DevOps Engineer - Greater Bengaluru Area, India - Groww

    Groww
    Groww Greater Bengaluru Area, India

    2 weeks ago

    Default job background
    Accounting / Finance
    Description

    About Groww:

    We are a passionate group of people focused on making financial services accessible to every Indian through a multi-product platform. Each day, we help millions of customers take charge of their financial journey. Customer obsession is in our DNA. Every product, every design, every algorithm down to the tiniest detail is executed keeping the customers' needs and convenience in mind. Our people are our greatest strength. Everyone at Groww is driven by ownership, customer-centricity, integrity and the passion to constantly challenge the status quo.
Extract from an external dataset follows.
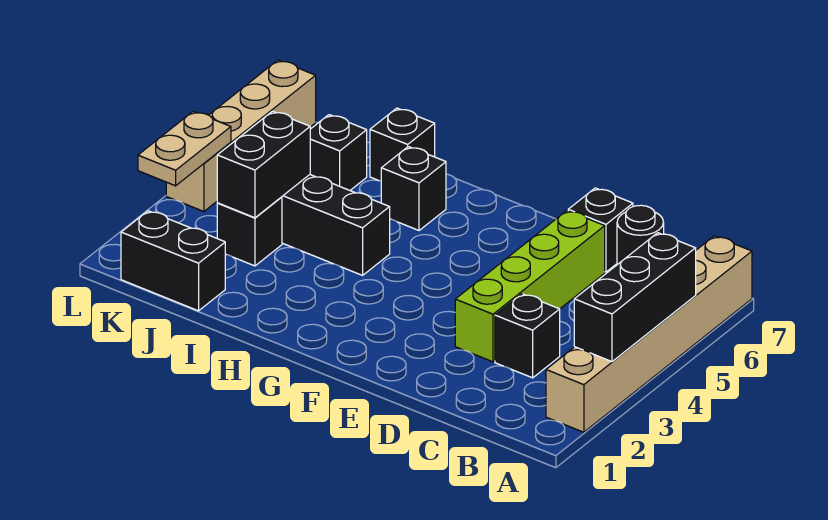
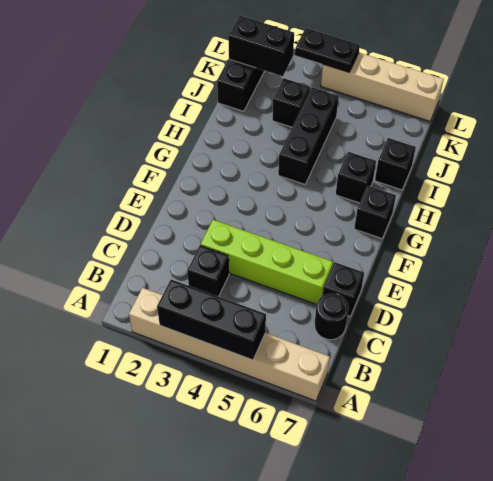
black 1x2 brick [217,111,310,218] -> black 1x2 brick moved to [228,16,294,76]
black 1x1 brick [310,115,367,190] -> black 1x1 brick moved to [354,186,396,239]
tan 1x2 plate [138,111,231,186] -> black 1x2 plate [295,28,360,72]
    Are you as passionate about defying conventions and creating something extraordinary as we are? Let's chat.

    Company Vision:

    Every individual deserves the knowledge, tools, and confidence to make informed financial decisions. At Groww, we are making sure every Indian feels empowered to do so through a cutting-edge multi-product platform offering a variety of financial services. Our long-term vision is to become the trusted financial partner for millions of Indians.

    Our Values:

    Our culture enables us to be what we are — India's fastest-growing financial services company. It fosters an environment where collaboration, transparency, and open communication take center-stage and hierarchies fade away. There is space for every individual to be themselves and feel motivated to bring their best to the table, as well as craft a promising career for themselves. The values that form our foundation are:

    • Radical customer centricity
    • Ownership-driven culture
    • Keeping everything simple
    • Long-term thinking
    • Complete transparency.

    EXPERTISE AND QUALIFICATIONS

    What you'll do

    • Bridging the gaps b/w Core Infra and development team.
    • Owning the end-to-end Availability, Performance, Capacity of applications and their infrastructure and creating/maintaining the respective observability with Grafana LGTM.
    • Providing 24X7 infra & app support, building processes and documenting "tribal" knowledge around the same time.
    • Mentor and train L1 engineers and continually improve app and infra support processes.
    • Analyze the data in Mimir, Loki and Tempo and write appropriate promQl (or similar querying language) to show the data
    • Provide analytics on data, alerts, application health, etc.
    • Create meaningful dashboards to visualize the data based on the stakeholder
    • Managing the SLO/Error Budgets/Alerts and performing root cause analysis for production errors.
    • Working with Core Infra, Dev and Product teams to define SLO/Error Budgets/Alerts.
    • Working with the Dev team to have an in-depth understanding of the application architecture and its bottlenecks.
    • Identifying observability gaps in application & infrastructure and working with stakeholders to fix them.
    • Managing outages and doing detailed RCA with developers and identifying ways to avoid that situation.

    What We're Looking For:

    • 3 to 6 Years of experience in managing high traffic, large scale microservices and infrastructure with excellent troubleshooting skills.
    • Experience in troubleshooting, managing and deploying containerized environments using Docker/containerd, Kubernetes is a must.
    • Must be proficient with helm.
    • Must be very hands-on in managing and troubleshooting the Kubernetes environment.
    • Must be proficient with promQL, NRQL, LogQL, TraceQL.
    • Must have a good understanding of Grafana LGTM stack.
    • Extensive experience with Linux administration and a good understanding of the various Linux kernel subsystems (memory, storage, network etc).
    • Extensive experience in DNS, TCP/IP, UDP, GRPC, Routing and Load Balancing.
    • Expertise in Google Cloud (GCP) and/or other relevant Cloud Infrastructure solutions like AWS or Azure.
    • Experience with multiple datastores is a plus (Kafka/RabbitMQ, Redis, Elasticsearch).
    • Must be proficient in Google SRE practices.
    • Must be good in any of the DevOps scripting languages - python or go.
    • A collaborative spirit with the ability to work across disciplines to influence, learn and deliver.
    • A deep understanding of computer science, software development, and networking principles.